# Provided records
== Segment start ==
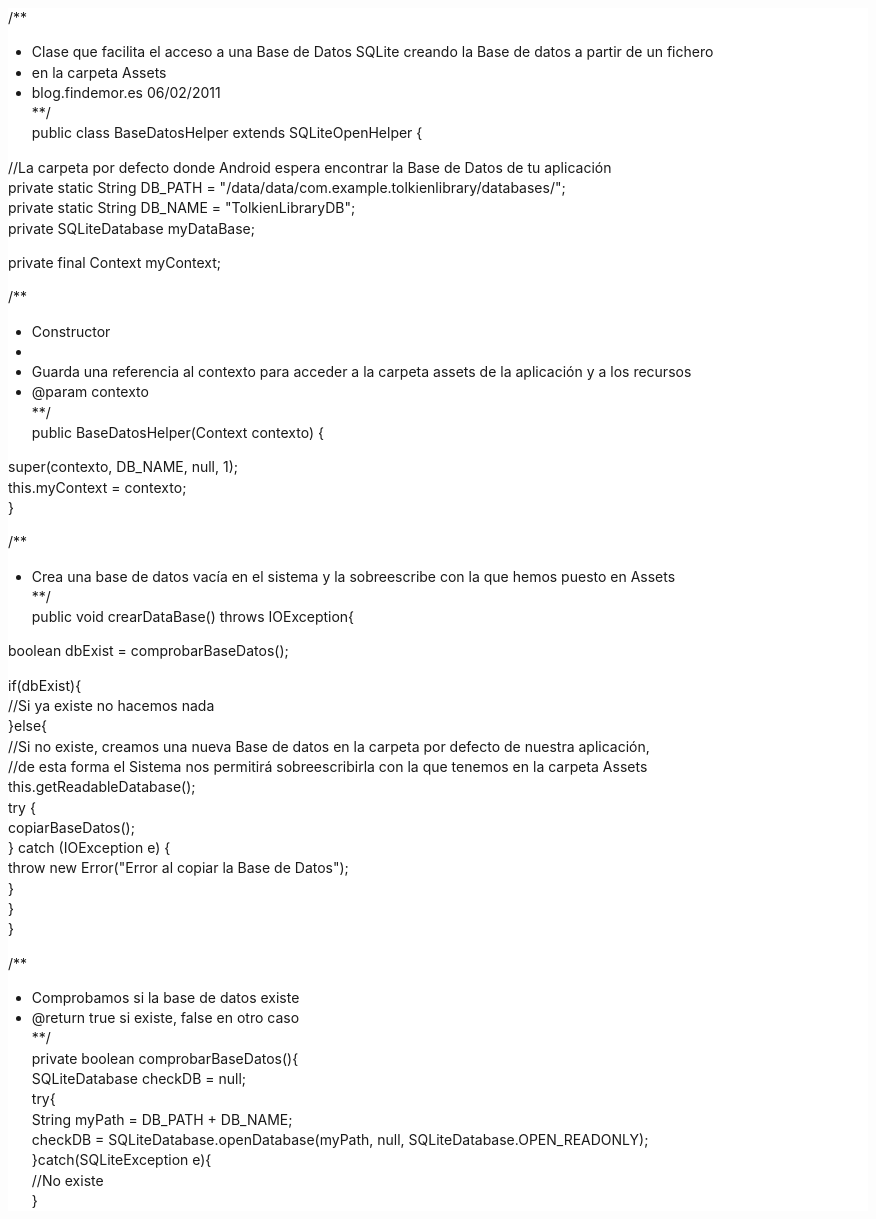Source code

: /**  
* Clase que facilita el acceso a una Base de Datos SQLite creando la Base de datos a partir de un fichero  
* en la carpeta Assets  
* blog.findemor.es 06/02/2011  
**/  
public class BaseDatosHelper extends SQLiteOpenHelper {

//La carpeta por defecto donde Android espera encontrar la Base de Datos de tu aplicación  
private static String DB_PATH = "/data/data/com.example.tolkienlibrary/databases/";  
private static String DB_NAME = "TolkienLibraryDB";  
private SQLiteDatabase myDataBase;

private final Context myContext;

/**  
* Constructor  
*  
* Guarda una referencia al contexto para acceder a la carpeta assets de la aplicación y a los recursos  
* @param contexto  
**/  
public BaseDatosHelper(Context contexto) {

super(contexto, DB_NAME, null, 1);  
this.myContext = contexto;  
}

/**  
* Crea una base de datos vacía en el sistema y la sobreescribe con la que hemos puesto en Assets  
**/  
public void crearDataBase() throws IOException{

boolean dbExist = comprobarBaseDatos();

if(dbExist){  
//Si ya existe no hacemos nada  
}else{  
//Si no existe, creamos una nueva Base de datos en la carpeta por defecto de nuestra aplicación,  
//de esta forma el Sistema nos permitirá sobreescribirla con la que tenemos en la carpeta Assets  
this.getReadableDatabase();  
try {  
copiarBaseDatos();  
} catch (IOException e) {  
throw new Error("Error al copiar la Base de Datos");  
}  
}  
}

/**  
* Comprobamos si la base de datos existe  
* @return true si existe, false en otro caso  
**/  
private boolean comprobarBaseDatos(){  
SQLiteDatabase checkDB = null;  
try{  
String myPath = DB\_PATH + DB\_NAME;  
checkDB = SQLiteDatabase.openDatabase(myPath, null, SQLiteDatabase.OPEN_READONLY);  
}catch(SQLiteException e){  
//No existe  
}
== Segment end ==
# What the exercise asks
Could you copy out, word for word, everything from the start of the records down to the line containing "public BaseDatosHelper(Context contexto)", including that line, while leaving the pictures out of your answer?

# Response to this exercise
Source code

: /**  
* Clase que facilita el acceso a una Base de Datos SQLite creando la Base de datos a partir de un fichero  
* en la carpeta Assets  
* blog.findemor.es 06/02/2011  
**/  
public class BaseDatosHelper extends SQLiteOpenHelper {

//La carpeta por defecto donde Android espera encontrar la Base de Datos de tu aplicación  
private static String DB_PATH = "/data/data/com.example.tolkienlibrary/databases/";  
private static String DB_NAME = "TolkienLibraryDB";  
private SQLiteDatabase myDataBase;

private final Context myContext;

/**  
* Constructor  
*  
* Guarda una referencia al contexto para acceder a la carpeta assets de la aplicación y a los recursos  
* @param contexto  
**/  
public BaseDatosHelper(Context contexto) {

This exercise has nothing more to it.